GIVEN TEXT Start Marker

How to tell if you’re doing it right

Way back in the depths of the archives, Mistress Matisse has a really good article about how to tell if your scene went well as a top. To summarize her article, there’s a really simple 3 level scale that she learned from Joseph Bean:

  1. The person you played with wants to do that particular thing again with you. You did well!
  2. The person you played with wants to play with you again but doesn’t want to do that particular thing again. Hey, you still did okay.
  3. The person you played with wants to play with someone else in the future but not with you. Something has gone thoroughly wrong.

It’s really, really common (probably universal) for tops/doms to worry that they’re somehow doing a scene “wrong.” It’s completely normal and understandable to feel that way, but if everyone had fun then you did it right.

Another point from the article I want to reiterate is that if you have a scene with someone and they don’t want to do that particular thing again, that doesn’t mean you’re a bad top. Sometimes the only way to find out whether you like a certain thing or not is to give it a shot, and sometimes you discover that you don’t like that thing. That’s totally normal and not something you should ever blame yourself for.

There is one part of the article I want to expand on. The third level of success Mistress Matisse describes really only applies if everyone had reasonable expectations and negotiated in good faith. It’s totally normal to have built up all these grandiose expectations for your first scene if you’ve been interested in kink for ages and you’ve finally gotten the chance to try it, but you have to remember that your top is a human being. You are not going to get to live out your porniest fantasies right away, you need plenty of time to build trust before you can do really intense scenes with someone.

For female tops in particular, it’s not terribly unusual to run into s-types who have expectations that no actual human person could ever possibly meet. If you run into one of them and have a shitty scene, it’s really and truly not your fault. What’s tricky, of course, is figuring out whether the person you played with had unreasonable expectations. Without experience, it can be really hard to figure that out on your own. This is where you need to either ask around in your local scene or ask around online. God knows the internet is full of people with opinions, somebody out there will be delighted to give you theirs 🙂 Bloggers are often willing to answer reader questions too, if you want to ask one of us. Just don’t forget that anyone on the internet could be a total asshole without the common sense of a radish. Take any advice you get with a grain of salt and if at all possible read the person’s posting history before assuming they have any idea what they’re talking about.

GIVEN TEXT End Marker
ENTRIES SHOWN Start Marker

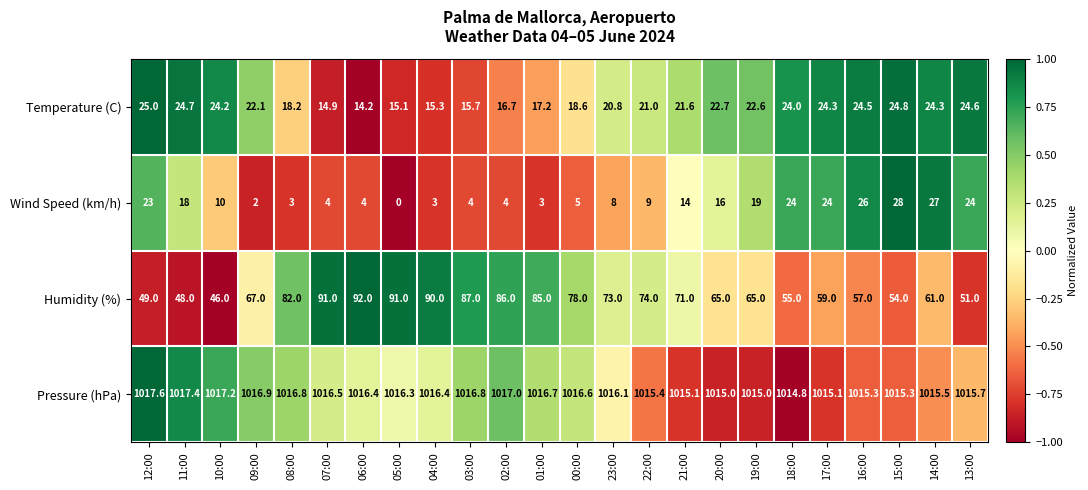

What is the sum of all Pressure (hPa) values?

24386.9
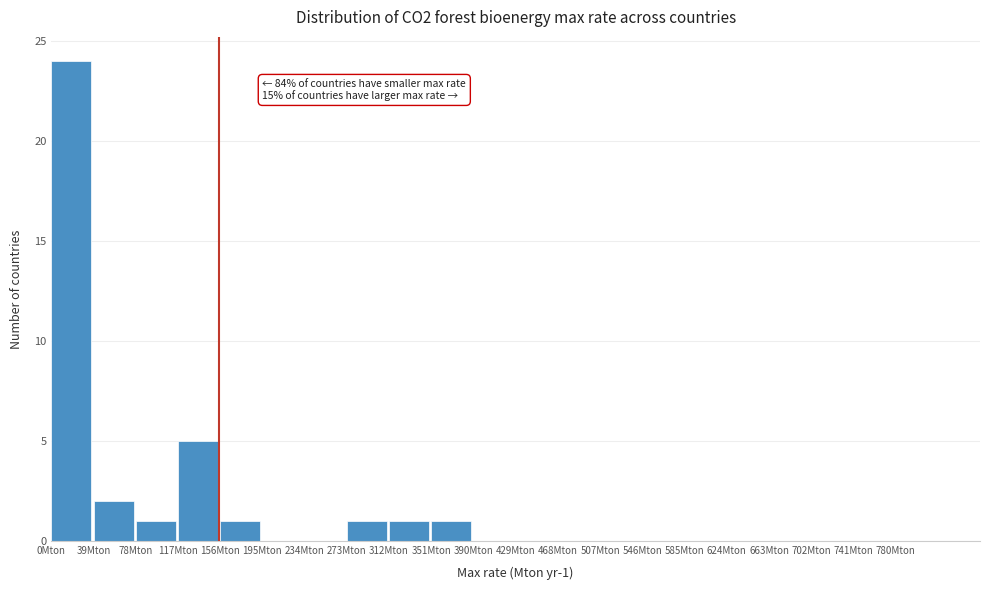

Over which range of the x-axis is the bar tallest?

0 to 39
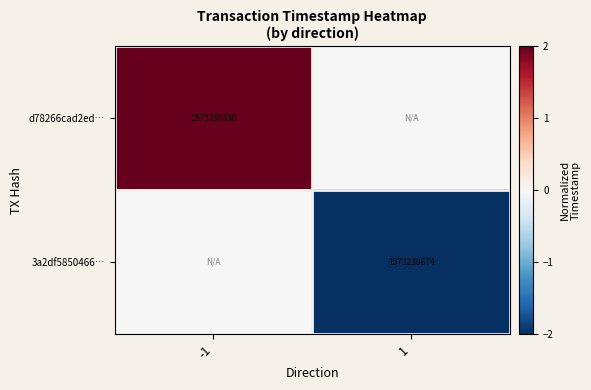

True or false: 3a2df5850466… has a value of 1019720947 at 1.

False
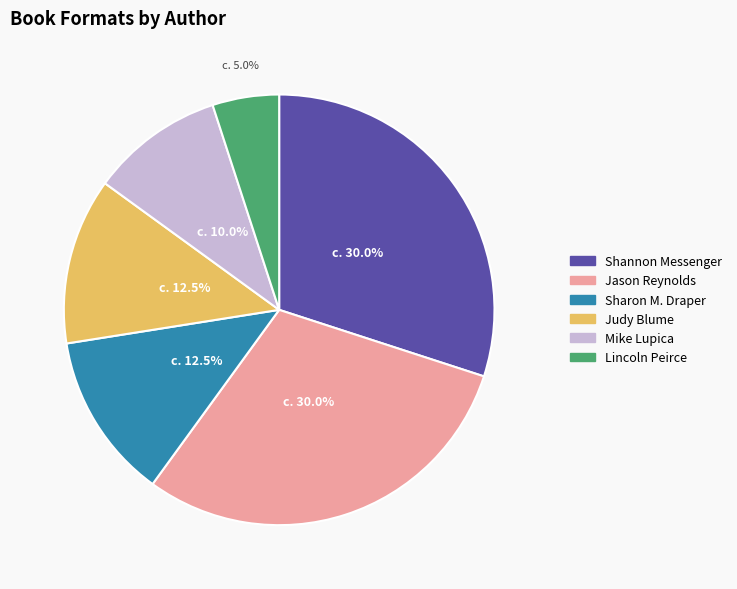

Is there a majority slice in this chart?

No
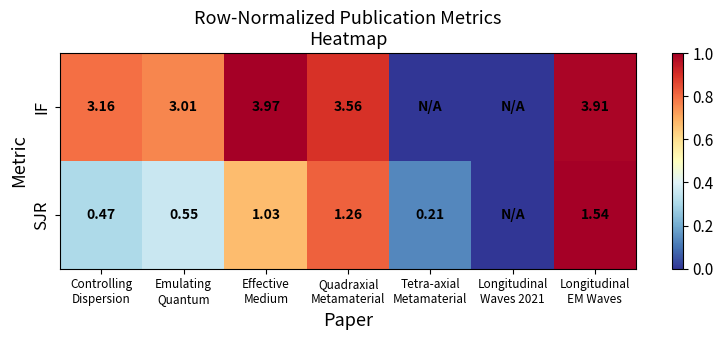

The IF series shows 0.3 at Longitudinal Waves 2021. True or false?

False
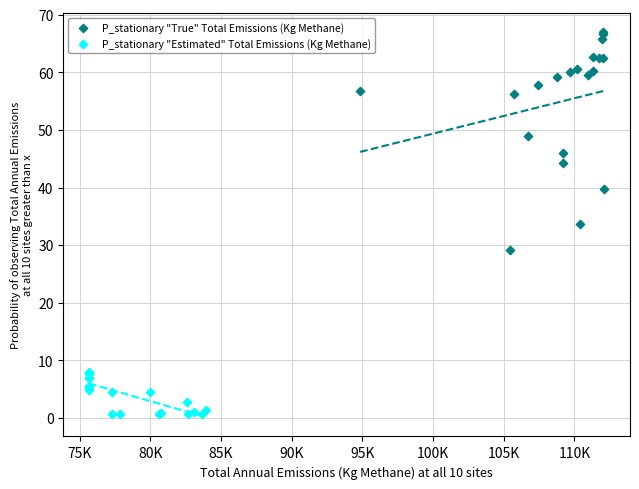

What are all the series names shown in the legend?

P_stationary "True" Total Emissions (Kg Methane), P_stationary "Estimated" Total Emissions (Kg Methane)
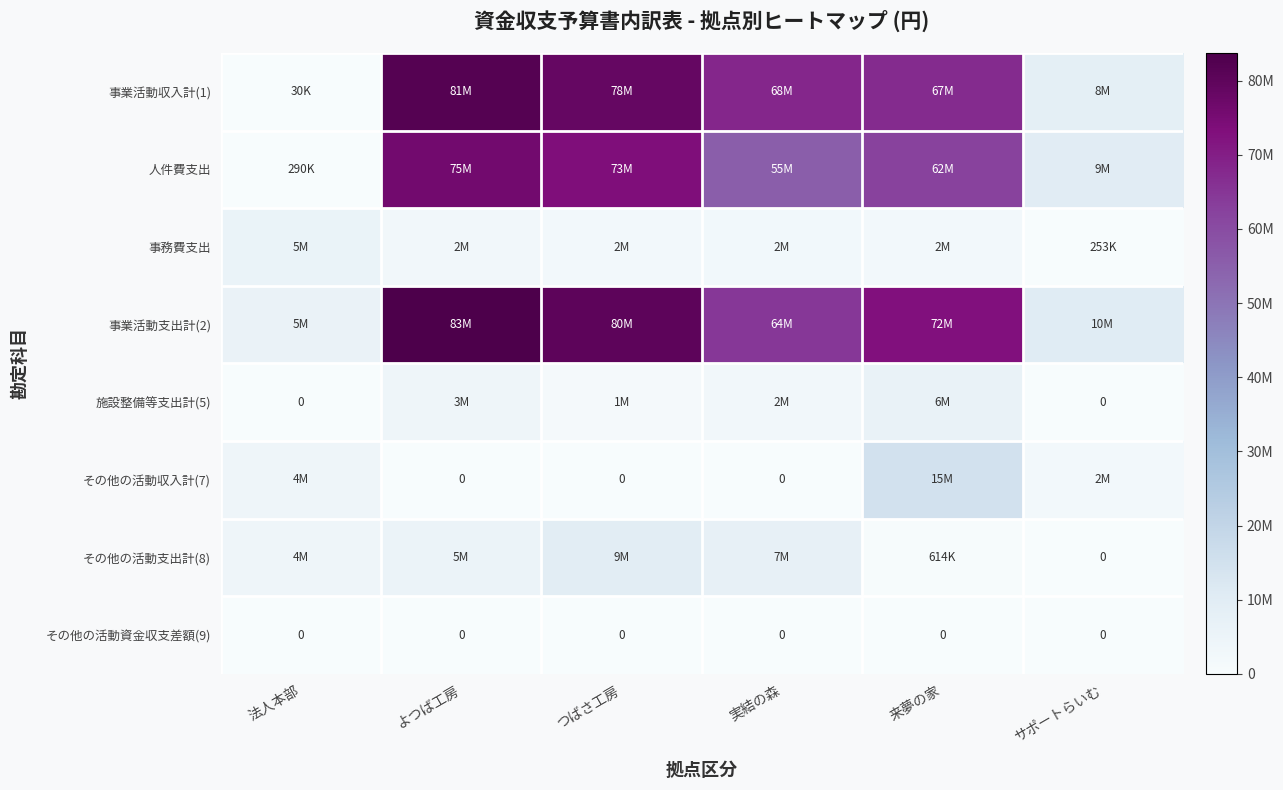

Count the number of categories in the chart.

6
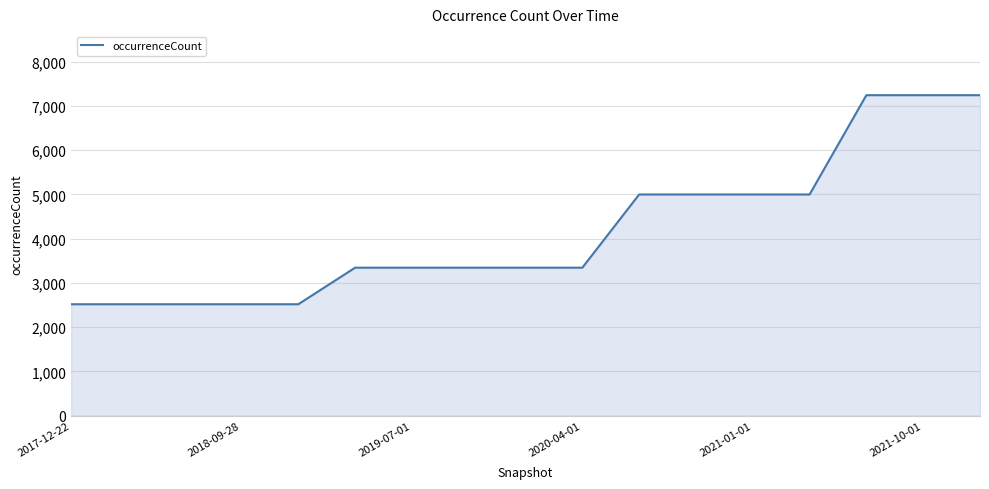

What is the minimum value shown in the chart?

2517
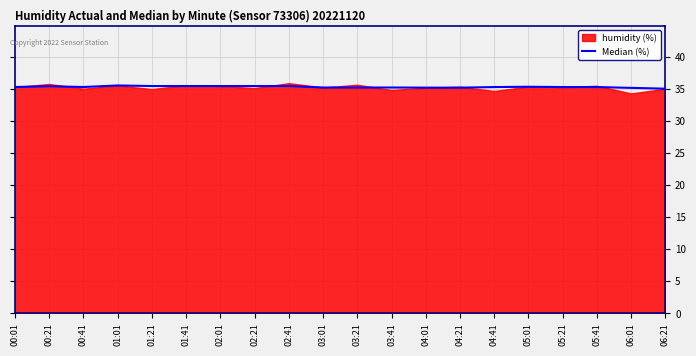

What is the approximate value at 02:41?

35.4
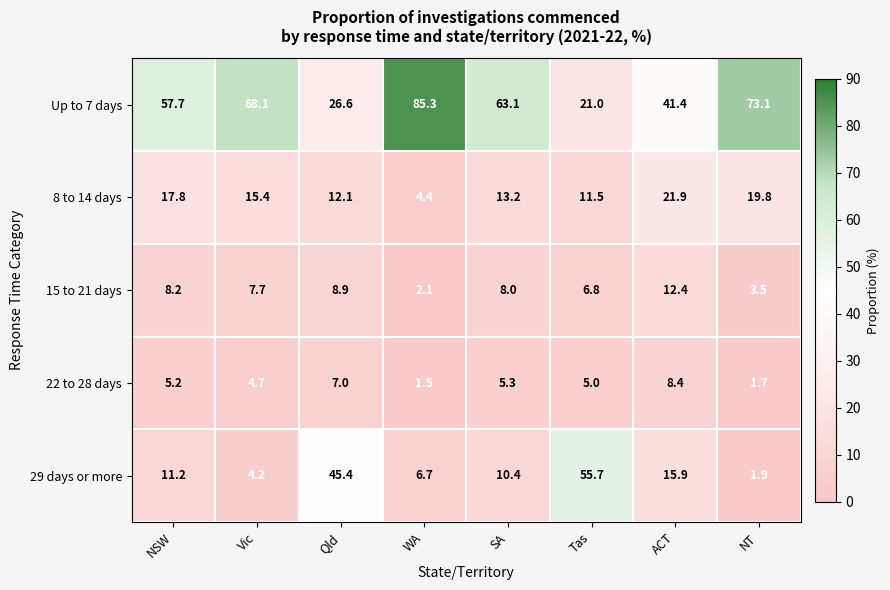

The 29 days or more series shows 10.4 at SA. True or false?

True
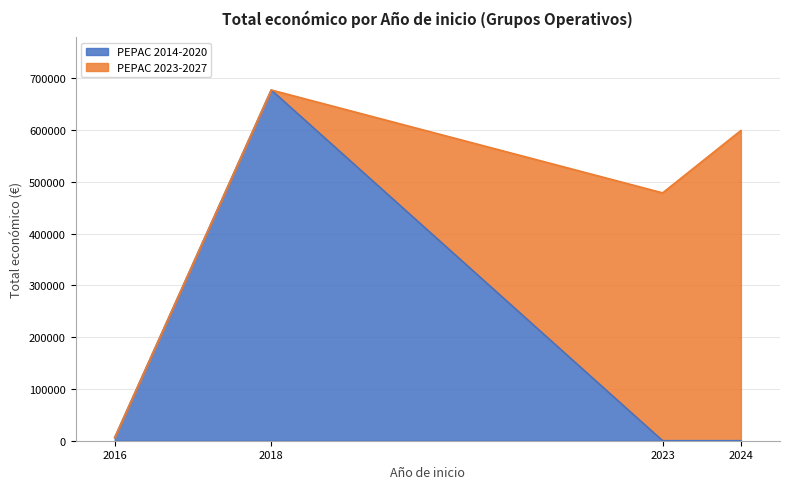

Is it true that the value at 2024 is 599134?

True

ENTRIES SHOWN End Marker

- _INSTRUCTIONS_
1. Summarize the post on judging how a scene went in two sentences.
2. Arrange the rows as a JSON list of strings, one per line and skipping blank lines, covering everything from the line containing "The IF series" down to the end of the rows. Leave out the pictures.

- _ANSWER SET_
1. A top can judge a scene with a three-level scale: the partner wants to do that particular thing again with them, wants to play with them again but not do that thing, or wants to play with someone else but not with them. A partner not wanting to repeat something is no reason for self-blame, and the third level only applies if everyone had reasonable expectations and negotiated in good faith, so a top unsure about that should ask around locally or online while taking any advice with a grain of salt.

2.
[
  "The IF series shows 0.3 at Longitudinal Waves 2021. True or false?",
  "False",
  "What are all the series names shown in the legend?",
  "P_stationary \"True\" Total Emissions (Kg Methane), P_stationary \"Estimated\" Total Emissions (Kg Methane)",
  "Count the number of categories in the chart.",
  "6",
  "What is the minimum value shown in the chart?",
  "2517",
  "What is the approximate value at 02:41?",
  "35.4",
  "The 29 days or more series shows 10.4 at SA. True or false?",
  "True",
  "Is it true that the value at 2024 is 599134?",
  "True"
]